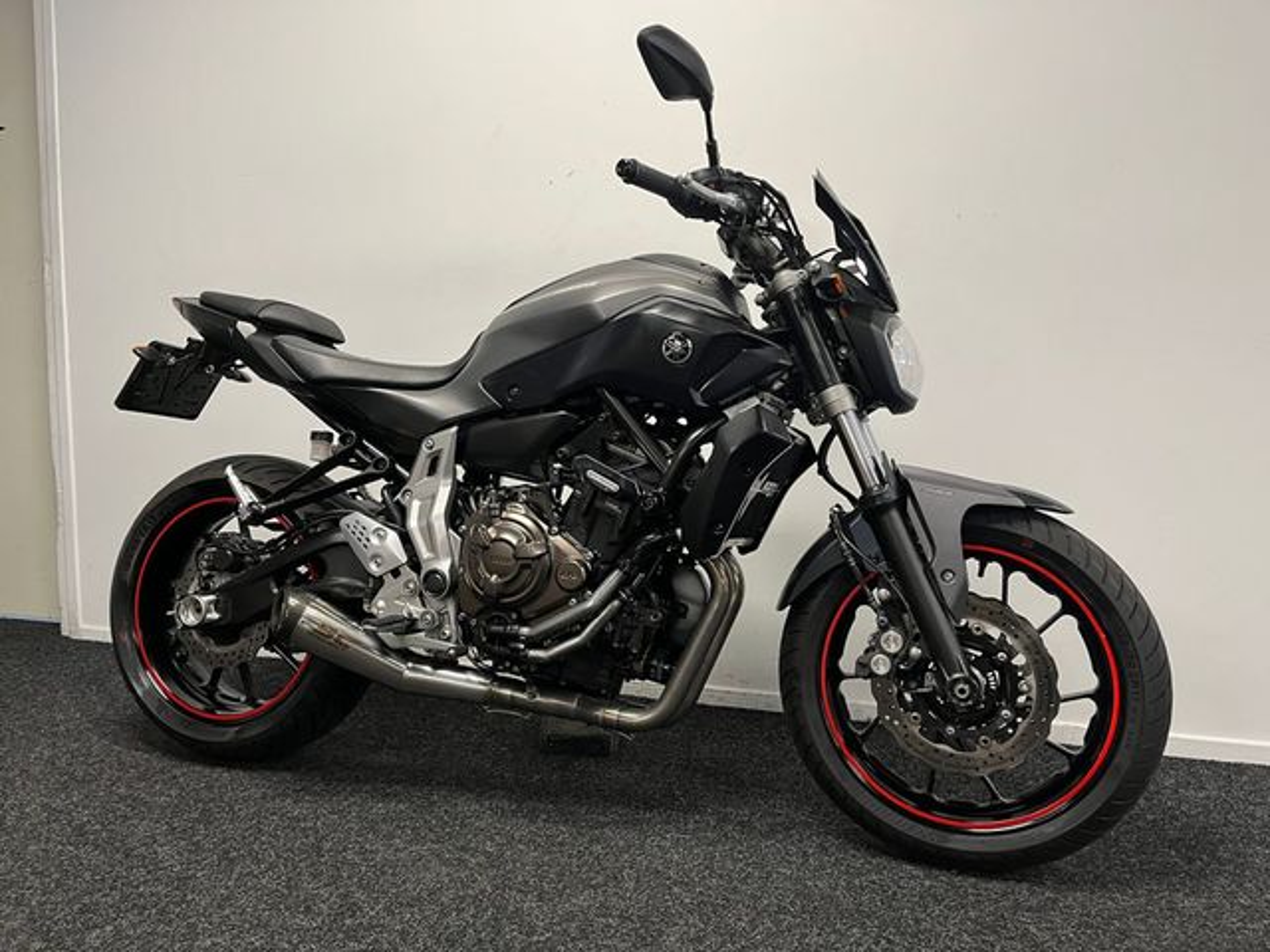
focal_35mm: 26
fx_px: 954
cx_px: 635
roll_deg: -0.2
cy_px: 476
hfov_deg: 67.3
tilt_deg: -5.3
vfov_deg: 53.1
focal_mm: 5.1
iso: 100
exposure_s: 1/50
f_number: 1.6
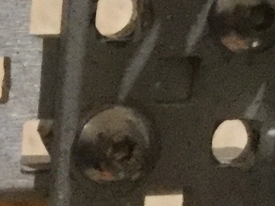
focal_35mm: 227
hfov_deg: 7.9
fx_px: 1802
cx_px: -436
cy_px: 27
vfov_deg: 6.5
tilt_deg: -53.3
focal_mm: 3.3
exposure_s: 1/17
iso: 500
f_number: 2.4
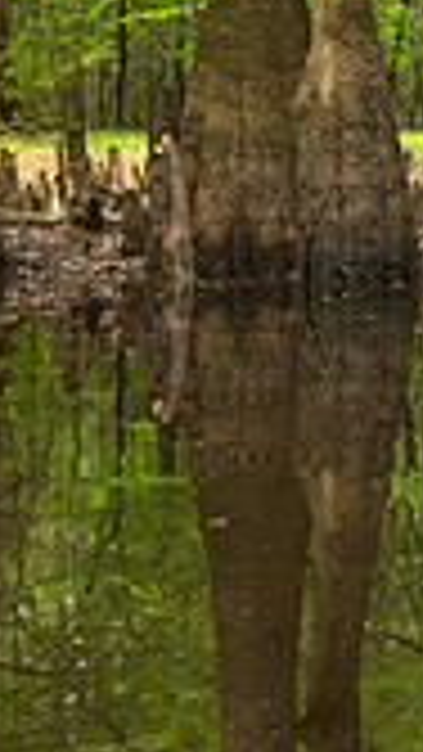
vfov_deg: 18.2
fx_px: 2272
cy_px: -34
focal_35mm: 114
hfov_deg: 10.5
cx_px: 492
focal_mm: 30
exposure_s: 1/320
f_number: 9
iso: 1600
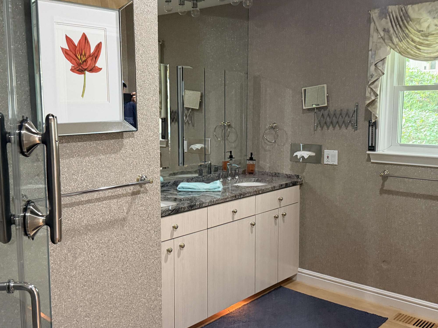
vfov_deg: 38.7
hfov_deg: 50.1
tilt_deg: -6.1
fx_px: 468
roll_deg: -0.5
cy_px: 164
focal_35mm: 37
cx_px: 214
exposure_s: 1/60
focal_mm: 6.76
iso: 640
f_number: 1.78
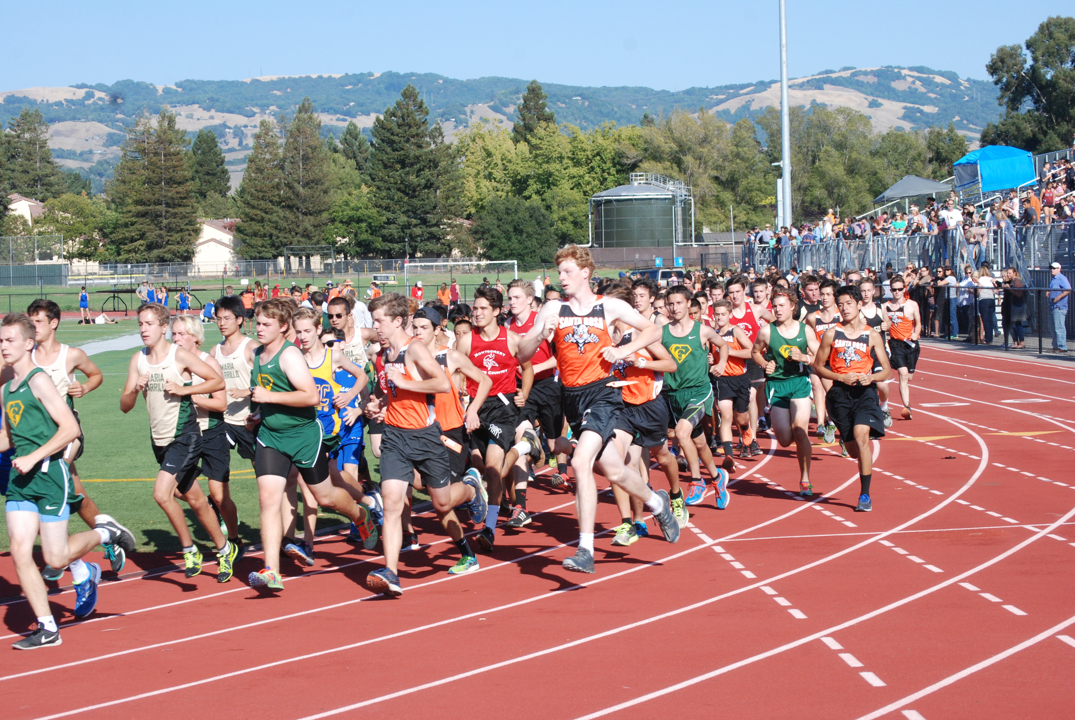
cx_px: 538
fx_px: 2466
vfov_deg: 16.6
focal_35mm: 82
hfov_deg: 24.6
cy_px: 360
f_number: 11
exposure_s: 1/500
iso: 400
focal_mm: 55
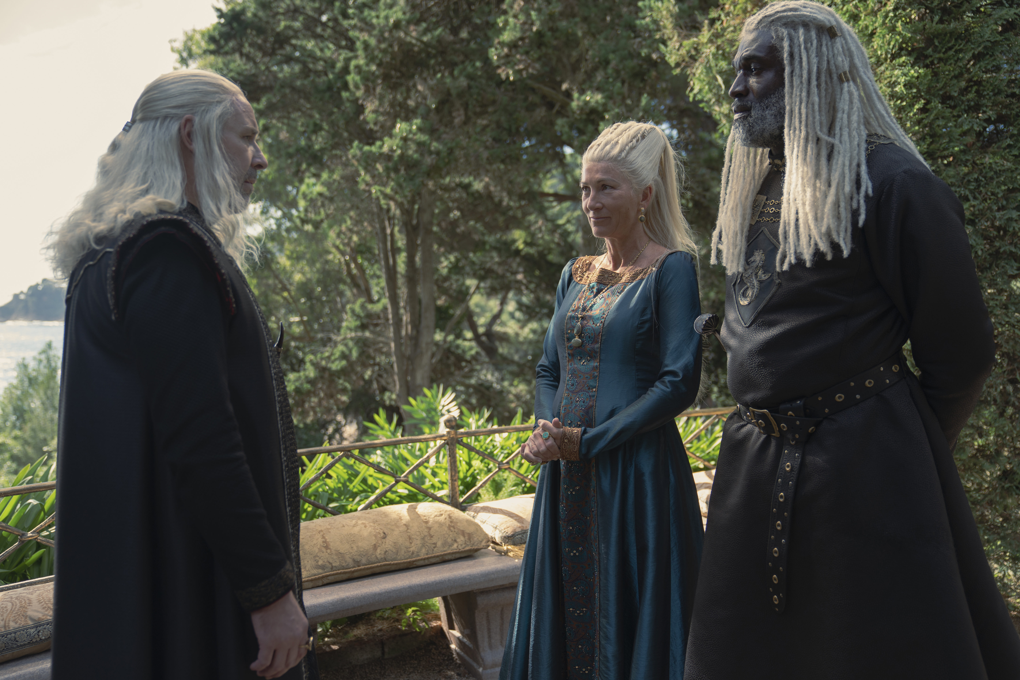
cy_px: 340
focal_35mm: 31
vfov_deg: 42.3
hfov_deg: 60.3
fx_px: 878
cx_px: 510
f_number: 2.8
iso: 100
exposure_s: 1/250
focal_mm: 31
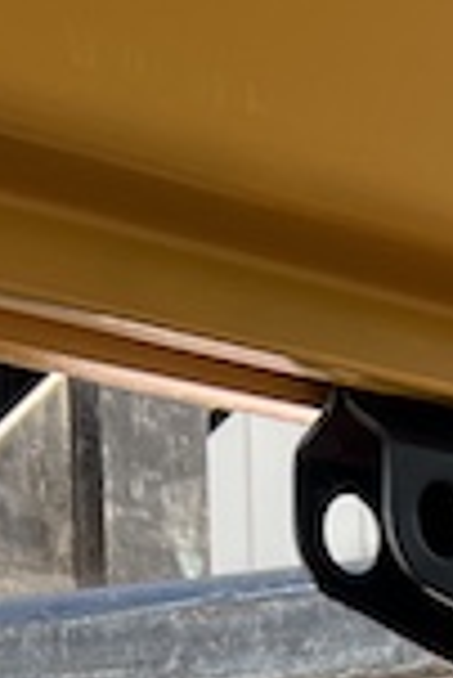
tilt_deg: -13.4
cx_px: 686
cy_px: 1697
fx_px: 2693
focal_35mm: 143
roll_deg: -0.2
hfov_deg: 9.3
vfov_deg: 11.5
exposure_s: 1/320
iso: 50
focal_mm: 5.7
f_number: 1.5
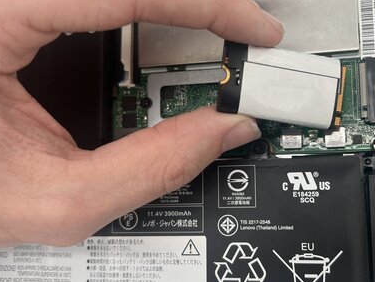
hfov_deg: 45.3
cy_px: 141
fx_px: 445
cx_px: 239
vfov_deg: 35.2
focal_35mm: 41
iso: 50
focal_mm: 5.7
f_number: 1.5
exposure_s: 1/526
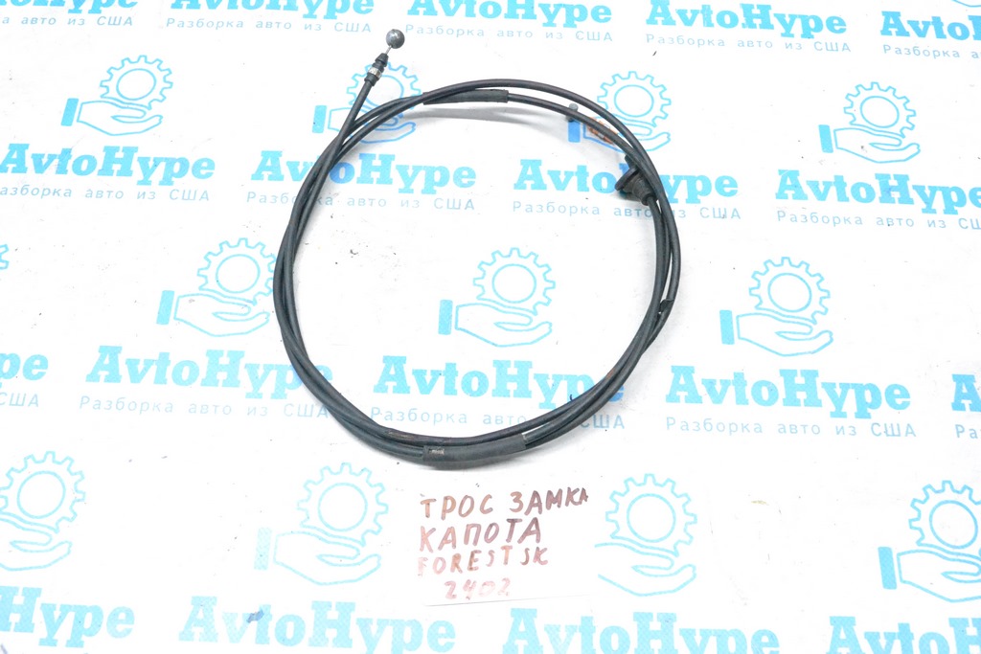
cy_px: 327
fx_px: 981
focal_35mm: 36
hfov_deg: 53.1
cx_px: 490
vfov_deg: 36.9
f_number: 9
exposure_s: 1/160
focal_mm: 24
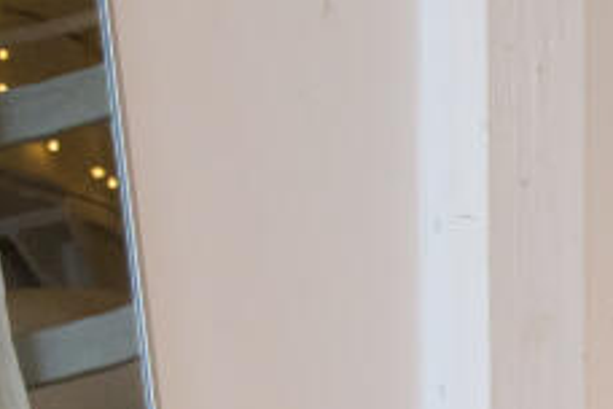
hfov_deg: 7.7
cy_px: 966
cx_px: 2041
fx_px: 3763
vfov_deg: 6.0
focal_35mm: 221
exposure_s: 1
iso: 640
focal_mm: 30
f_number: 10
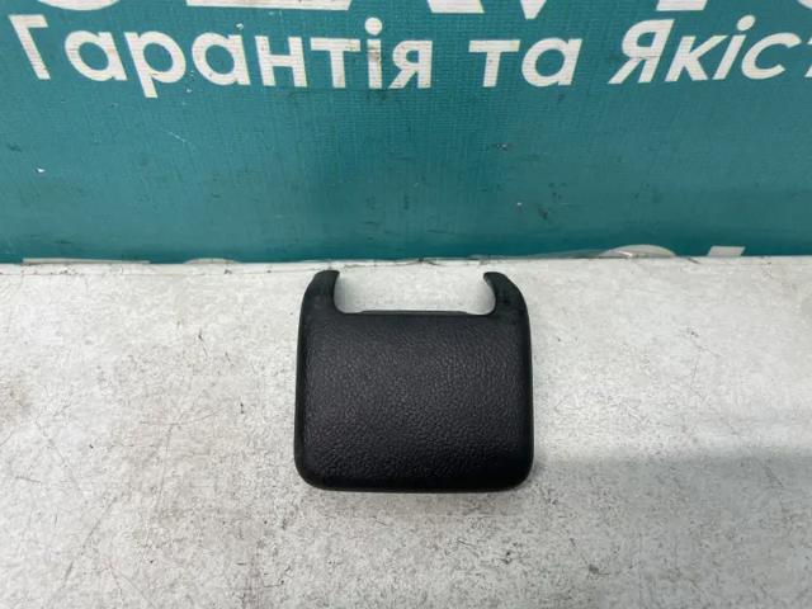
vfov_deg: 53.1
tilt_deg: -55.0
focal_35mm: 26
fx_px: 610
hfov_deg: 67.3
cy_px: 304
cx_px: 406
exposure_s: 1/100
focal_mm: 4.2
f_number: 1.6
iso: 125
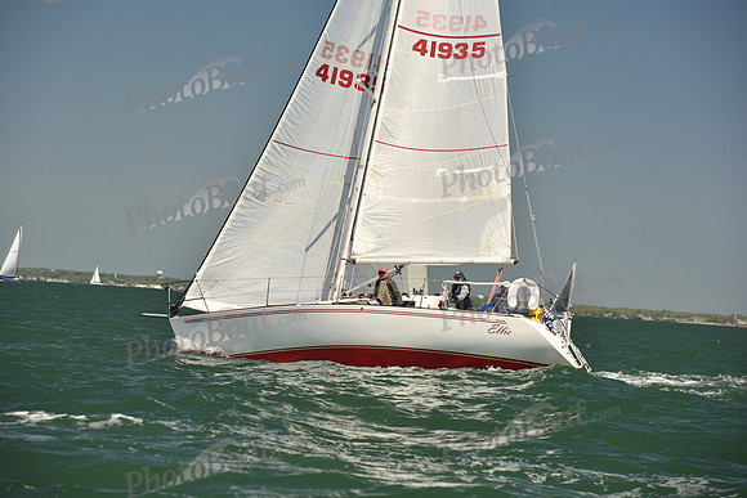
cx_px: 374
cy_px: 249
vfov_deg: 10.2
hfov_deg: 15.2
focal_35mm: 135
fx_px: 2802
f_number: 5.6
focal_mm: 135
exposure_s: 1/800
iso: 250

********************

(The problem) Transcribe each record above exactly, leaving every picture out of the copy.

(Answer)
focal_35mm: 26
fx_px: 954
cx_px: 635
roll_deg: -0.2
cy_px: 476
hfov_deg: 67.3
tilt_deg: -5.3
vfov_deg: 53.1
focal_mm: 5.1
iso: 100
exposure_s: 1/50
f_number: 1.6
focal_35mm: 227
hfov_deg: 7.9
fx_px: 1802
cx_px: -436
cy_px: 27
vfov_deg: 6.5
tilt_deg: -53.3
focal_mm: 3.3
exposure_s: 1/17
iso: 500
f_number: 2.4
vfov_deg: 18.2
fx_px: 2272
cy_px: -34
focal_35mm: 114
hfov_deg: 10.5
cx_px: 492
focal_mm: 30
exposure_s: 1/320
f_number: 9
iso: 1600
vfov_deg: 38.7
hfov_deg: 50.1
tilt_deg: -6.1
fx_px: 468
roll_deg: -0.5
cy_px: 164
focal_35mm: 37
cx_px: 214
exposure_s: 1/60
focal_mm: 6.76
iso: 640
f_number: 1.78
cx_px: 538
fx_px: 2466
vfov_deg: 16.6
focal_35mm: 82
hfov_deg: 24.6
cy_px: 360
f_number: 11
exposure_s: 1/500
iso: 400
focal_mm: 55
cy_px: 340
focal_35mm: 31
vfov_deg: 42.3
hfov_deg: 60.3
fx_px: 878
cx_px: 510
f_number: 2.8
iso: 100
exposure_s: 1/250
focal_mm: 31
tilt_deg: -13.4
cx_px: 686
cy_px: 1697
fx_px: 2693
focal_35mm: 143
roll_deg: -0.2
hfov_deg: 9.3
vfov_deg: 11.5
exposure_s: 1/320
iso: 50
focal_mm: 5.7
f_number: 1.5
hfov_deg: 45.3
cy_px: 141
fx_px: 445
cx_px: 239
vfov_deg: 35.2
focal_35mm: 41
iso: 50
focal_mm: 5.7
f_number: 1.5
exposure_s: 1/526
cy_px: 327
fx_px: 981
focal_35mm: 36
hfov_deg: 53.1
cx_px: 490
vfov_deg: 36.9
f_number: 9
exposure_s: 1/160
focal_mm: 24
hfov_deg: 7.7
cy_px: 966
cx_px: 2041
fx_px: 3763
vfov_deg: 6.0
focal_35mm: 221
exposure_s: 1
iso: 640
focal_mm: 30
f_number: 10
vfov_deg: 53.1
tilt_deg: -55.0
focal_35mm: 26
fx_px: 610
hfov_deg: 67.3
cy_px: 304
cx_px: 406
exposure_s: 1/100
focal_mm: 4.2
f_number: 1.6
iso: 125
cx_px: 374
cy_px: 249
vfov_deg: 10.2
hfov_deg: 15.2
focal_35mm: 135
fx_px: 2802
f_number: 5.6
focal_mm: 135
exposure_s: 1/800
iso: 250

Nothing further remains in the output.